If it turns out that dromaeosaurids, troodontids, oviraptorosaurs, etc are
actually secondarily flightless and/or closer to modern birds than is
_Archaeopteryx_, then I have no problem calling these theropods "birds".

Lots of other people will -- and even if they won't consciously have a problem, they'll still have it unconsciously and therefore misuse the name over and over again.


I absolutely adore the ancient Romans, but I don't think their vernacular
concept of "bird" should influence our phylogenetic definition of the clade
Aves.

I'm talking of _our_ vernacular concept. We get the chance to approximate the scientific concept to our vernacular one, so why not do it?


The simplest way to avoid this problem, IMHO, is to give Aves a stem-based
definition with dromaeosaurids, troodontids, oviraptorosaurs etc. as
external anchors.

Even if it means excluding _Archaeopteryx_ from Aves?

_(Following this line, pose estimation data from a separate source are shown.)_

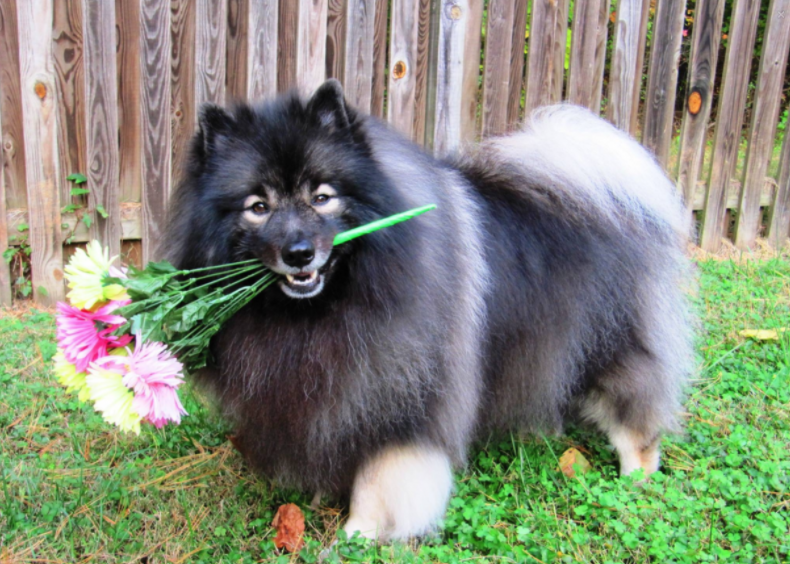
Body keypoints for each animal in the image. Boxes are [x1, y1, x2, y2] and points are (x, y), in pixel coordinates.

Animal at [162, 79, 693, 541]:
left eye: (322, 197)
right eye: (258, 207)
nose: (298, 253)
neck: (325, 309)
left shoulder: (400, 401)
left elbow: (378, 481)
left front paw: (358, 534)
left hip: (613, 346)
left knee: (636, 415)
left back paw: (637, 477)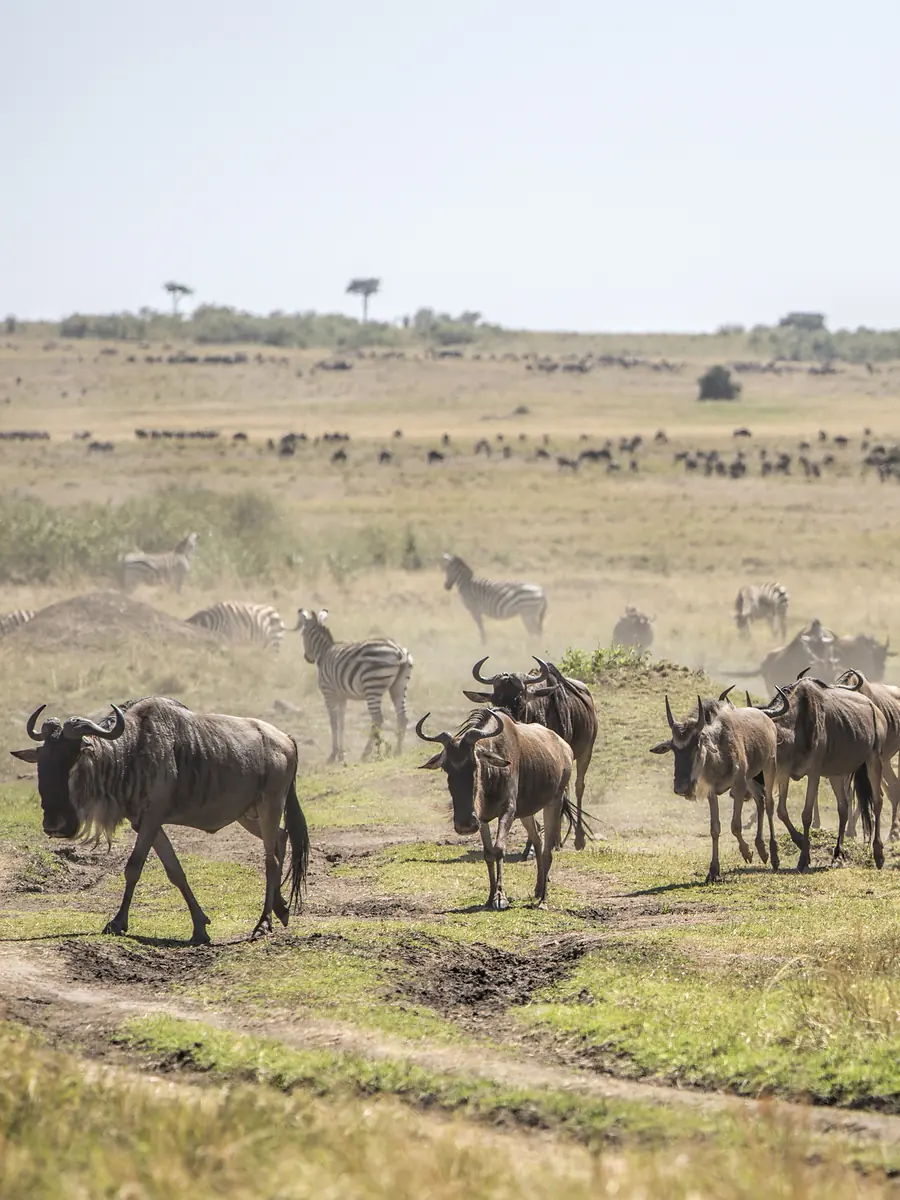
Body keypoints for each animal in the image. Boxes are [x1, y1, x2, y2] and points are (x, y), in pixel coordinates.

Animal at [295, 608, 413, 762]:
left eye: (302, 634)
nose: (307, 658)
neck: (324, 652)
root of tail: (399, 651)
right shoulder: (342, 697)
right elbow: (342, 723)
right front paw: (340, 755)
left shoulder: (329, 693)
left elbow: (334, 723)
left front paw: (333, 755)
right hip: (398, 686)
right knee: (402, 717)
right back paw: (397, 751)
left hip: (372, 684)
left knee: (377, 719)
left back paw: (366, 754)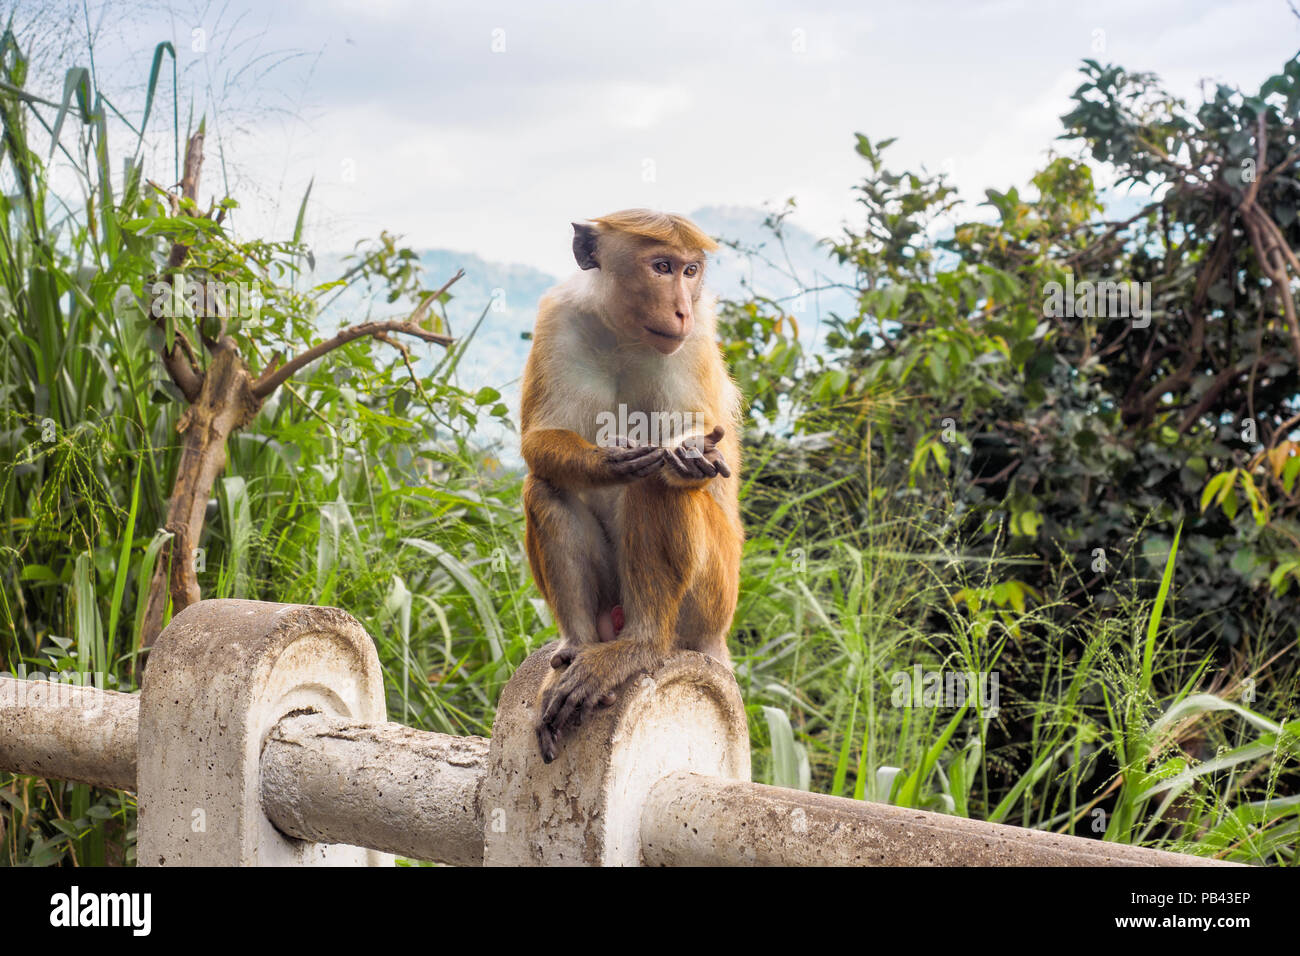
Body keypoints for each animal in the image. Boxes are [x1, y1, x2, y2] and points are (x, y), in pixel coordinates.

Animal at [520, 209, 744, 763]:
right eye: (661, 267)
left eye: (691, 270)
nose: (682, 310)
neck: (626, 333)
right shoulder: (558, 317)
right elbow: (538, 441)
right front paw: (606, 461)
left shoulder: (695, 343)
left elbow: (691, 458)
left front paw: (689, 457)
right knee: (546, 485)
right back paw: (577, 645)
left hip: (712, 600)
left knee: (662, 484)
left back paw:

Yes, even then. It will still keep all manner of things from *Confuciusornis* to *Ichthyornis*, and probably *Sapeornis*, in Aves, and *Archaeopteryx* has already figured prominently (from PDW onwards) in phylogenetic hypotheses that placed it far away from all other traditional birds. Rather lose one than lose almost all (crown-group) or gain *Achillobator* (Archie node, if we're unlucky).